:: Raw data ::

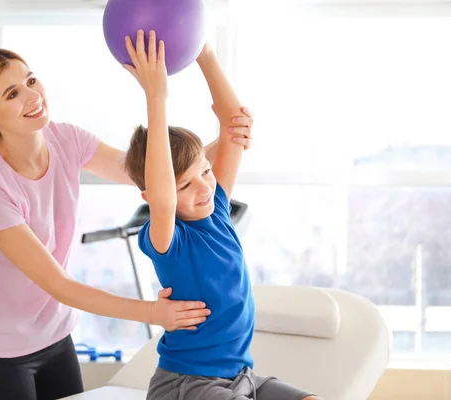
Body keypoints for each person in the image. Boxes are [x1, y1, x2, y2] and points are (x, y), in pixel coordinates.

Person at [0, 48, 255, 400]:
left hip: (56, 338)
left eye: (31, 80)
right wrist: (153, 313)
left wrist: (226, 141)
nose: (33, 96)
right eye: (12, 93)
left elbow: (146, 174)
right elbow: (59, 285)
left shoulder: (65, 139)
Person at [122, 30, 320, 400]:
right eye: (185, 185)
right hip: (186, 386)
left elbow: (234, 125)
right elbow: (163, 200)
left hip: (242, 377)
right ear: (155, 194)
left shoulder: (218, 213)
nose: (204, 188)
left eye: (206, 171)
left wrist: (204, 53)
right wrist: (156, 94)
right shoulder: (167, 239)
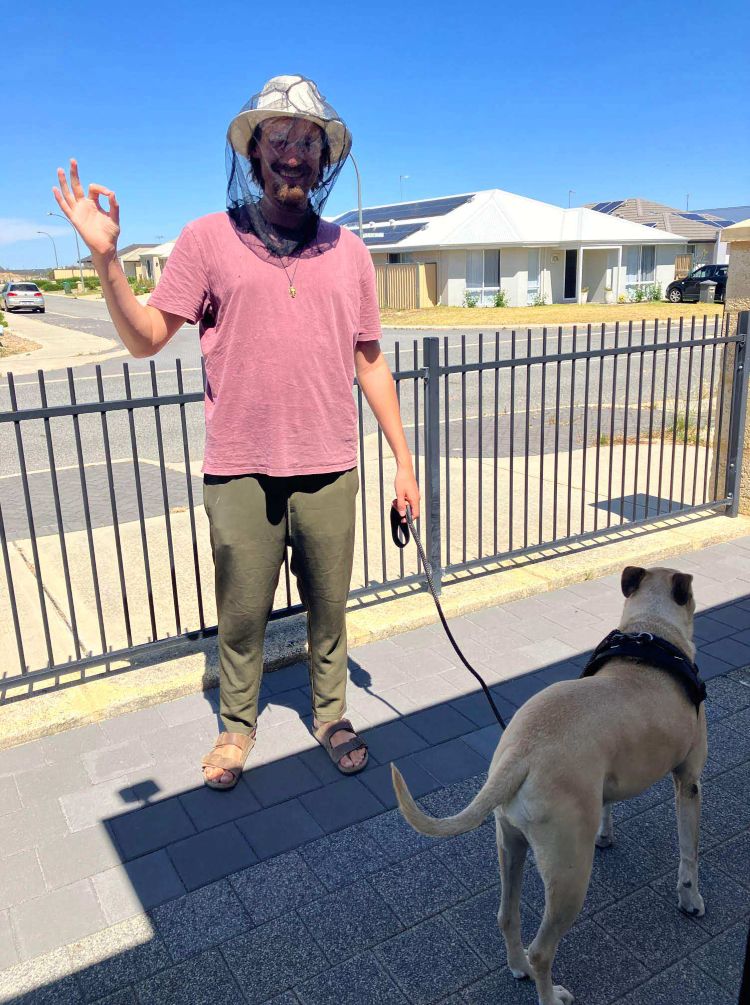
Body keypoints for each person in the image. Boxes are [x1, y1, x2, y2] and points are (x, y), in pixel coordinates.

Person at [52, 74, 420, 787]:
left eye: (307, 140)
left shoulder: (349, 253)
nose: (293, 153)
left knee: (330, 610)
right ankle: (236, 725)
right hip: (239, 468)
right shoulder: (206, 240)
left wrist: (403, 463)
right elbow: (145, 338)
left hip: (330, 466)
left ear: (324, 158)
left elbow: (371, 362)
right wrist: (106, 261)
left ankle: (331, 714)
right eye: (279, 137)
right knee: (242, 614)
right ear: (254, 151)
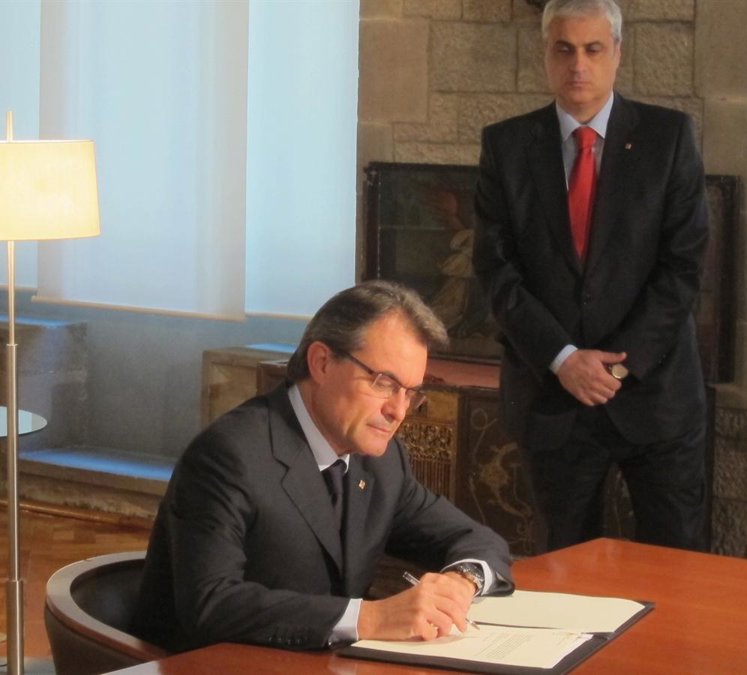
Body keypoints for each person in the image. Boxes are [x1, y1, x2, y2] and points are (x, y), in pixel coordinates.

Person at [132, 280, 514, 653]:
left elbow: (479, 540)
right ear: (322, 363)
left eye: (410, 393)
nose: (398, 411)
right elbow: (211, 603)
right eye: (384, 383)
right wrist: (371, 618)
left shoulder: (382, 462)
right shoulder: (229, 455)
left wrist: (461, 582)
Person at [473, 0, 709, 552]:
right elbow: (495, 269)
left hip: (656, 397)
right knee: (564, 572)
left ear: (617, 54)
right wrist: (563, 360)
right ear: (545, 54)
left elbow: (684, 265)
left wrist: (614, 368)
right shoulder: (506, 146)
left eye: (593, 49)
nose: (578, 64)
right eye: (564, 49)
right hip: (553, 400)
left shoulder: (669, 138)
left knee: (678, 571)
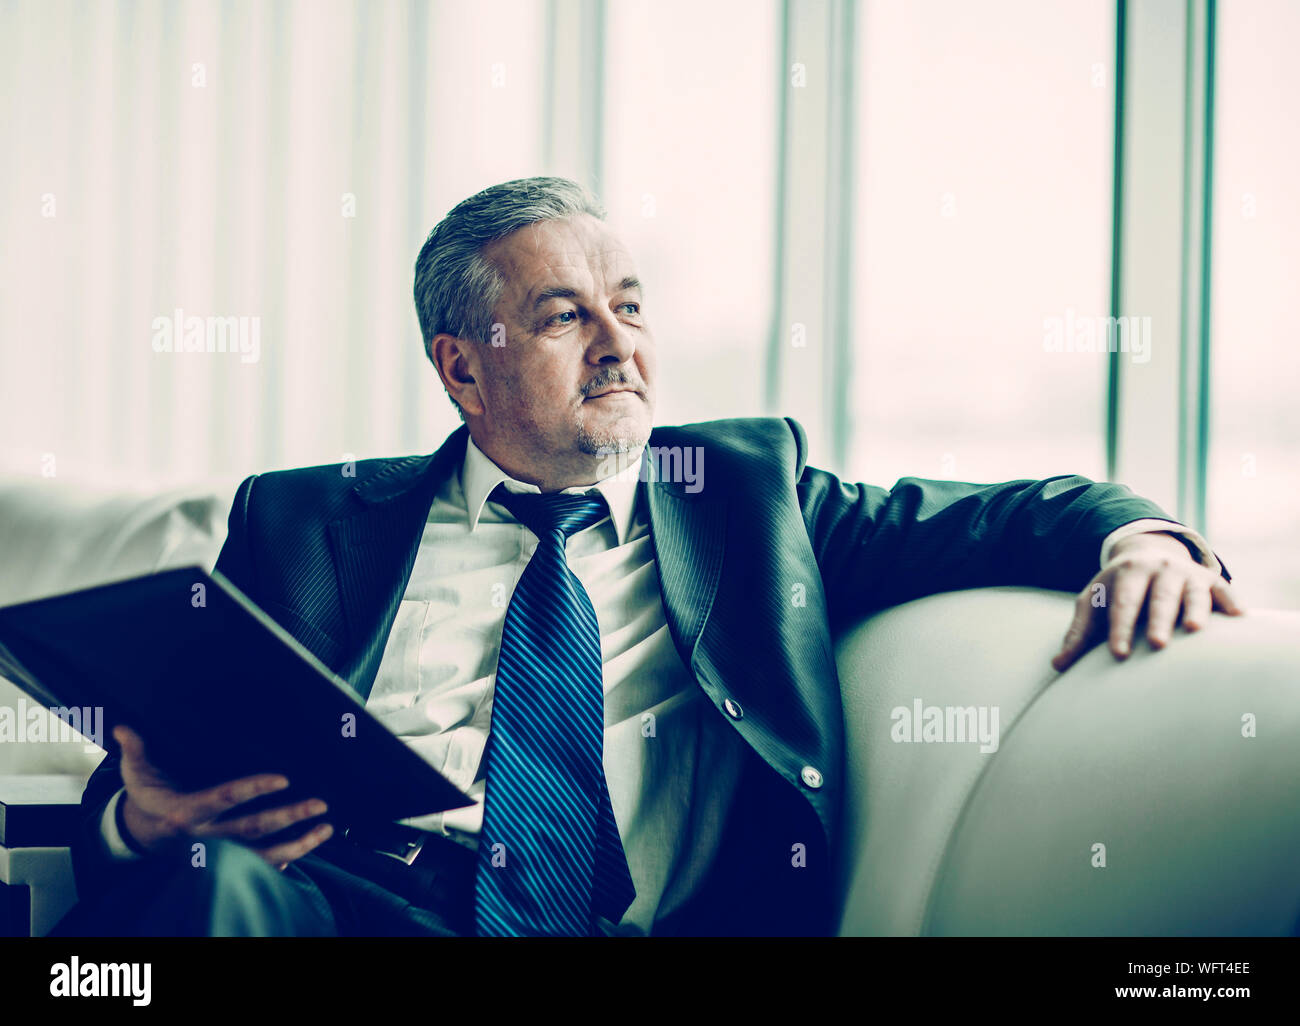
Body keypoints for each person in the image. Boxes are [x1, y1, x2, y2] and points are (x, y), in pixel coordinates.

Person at [54, 176, 1240, 938]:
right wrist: (140, 822)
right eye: (566, 315)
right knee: (201, 900)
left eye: (629, 304)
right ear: (463, 365)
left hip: (611, 919)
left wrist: (1137, 535)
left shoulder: (745, 493)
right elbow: (181, 754)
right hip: (348, 900)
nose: (619, 344)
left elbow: (1012, 510)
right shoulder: (305, 521)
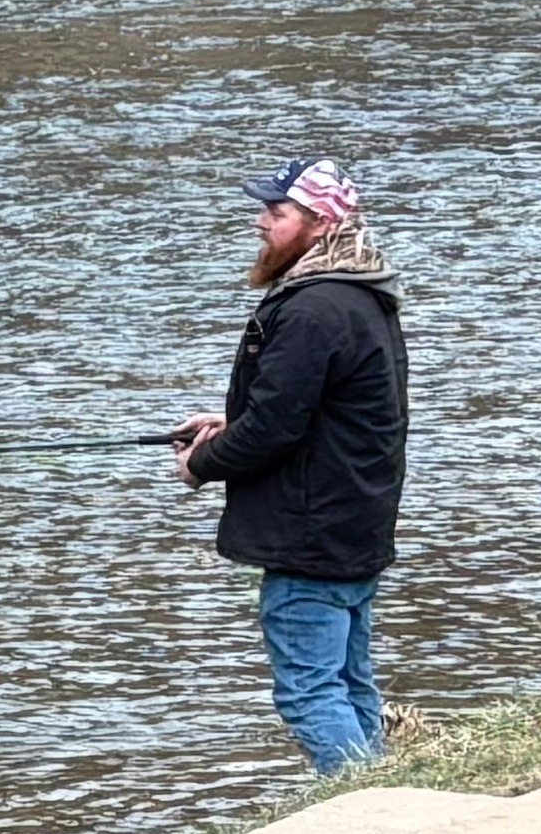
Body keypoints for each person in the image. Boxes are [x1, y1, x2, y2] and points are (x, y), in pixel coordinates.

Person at [168, 156, 409, 776]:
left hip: (311, 537)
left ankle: (362, 808)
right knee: (350, 682)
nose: (261, 223)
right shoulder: (362, 295)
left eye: (276, 214)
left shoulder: (311, 308)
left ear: (319, 224)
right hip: (353, 523)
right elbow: (316, 410)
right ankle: (380, 790)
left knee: (308, 692)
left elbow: (277, 426)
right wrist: (230, 422)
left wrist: (203, 464)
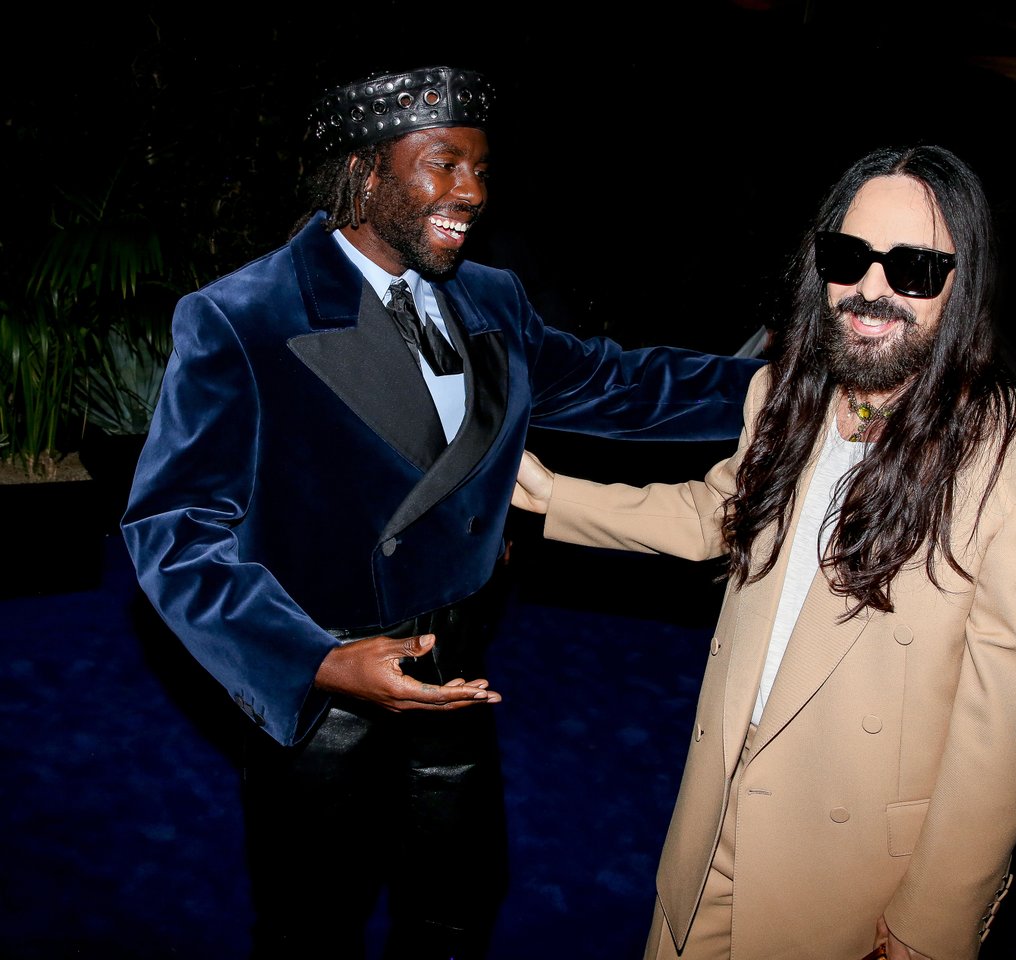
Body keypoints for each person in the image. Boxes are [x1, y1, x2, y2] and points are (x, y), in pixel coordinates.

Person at [121, 64, 760, 960]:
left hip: (459, 667)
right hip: (326, 687)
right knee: (315, 921)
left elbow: (621, 384)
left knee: (458, 900)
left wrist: (790, 385)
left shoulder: (489, 298)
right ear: (364, 171)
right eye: (444, 164)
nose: (472, 193)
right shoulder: (244, 317)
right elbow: (173, 532)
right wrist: (319, 662)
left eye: (482, 169)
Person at [512, 143, 1016, 960]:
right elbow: (719, 510)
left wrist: (931, 927)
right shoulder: (782, 394)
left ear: (965, 286)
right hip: (712, 819)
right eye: (849, 258)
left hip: (852, 878)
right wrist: (549, 496)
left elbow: (1009, 734)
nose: (871, 290)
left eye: (915, 270)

:::

■ The task
A word-for-word reproduction is needed of the lines above from the line containing "right hip: (353, 523)" through the line containing "left wrist: (931, 927)", with both ends kept and no pictures.

■ Answer to this exercise
right hip: (353, 523)
right elbow: (316, 410)
right ankle: (380, 790)
left knee: (308, 692)
left elbow: (277, 426)
right wrist: (230, 422)
left wrist: (203, 464)
Body keypoints for each person in the image. Boxes are [x1, y1, x2, y2] and points are (x, y), in pixel coordinates.

Person at [121, 64, 760, 960]:
left hip: (459, 667)
right hip: (326, 687)
right knee: (315, 921)
left elbow: (621, 384)
left knee: (458, 900)
left wrist: (790, 385)
left shoulder: (489, 298)
right ear: (364, 171)
right eye: (444, 164)
nose: (472, 193)
right shoulder: (244, 317)
right elbow: (173, 532)
right wrist: (319, 662)
left eye: (482, 169)
Person at [512, 143, 1016, 960]:
right elbow: (719, 510)
left wrist: (931, 927)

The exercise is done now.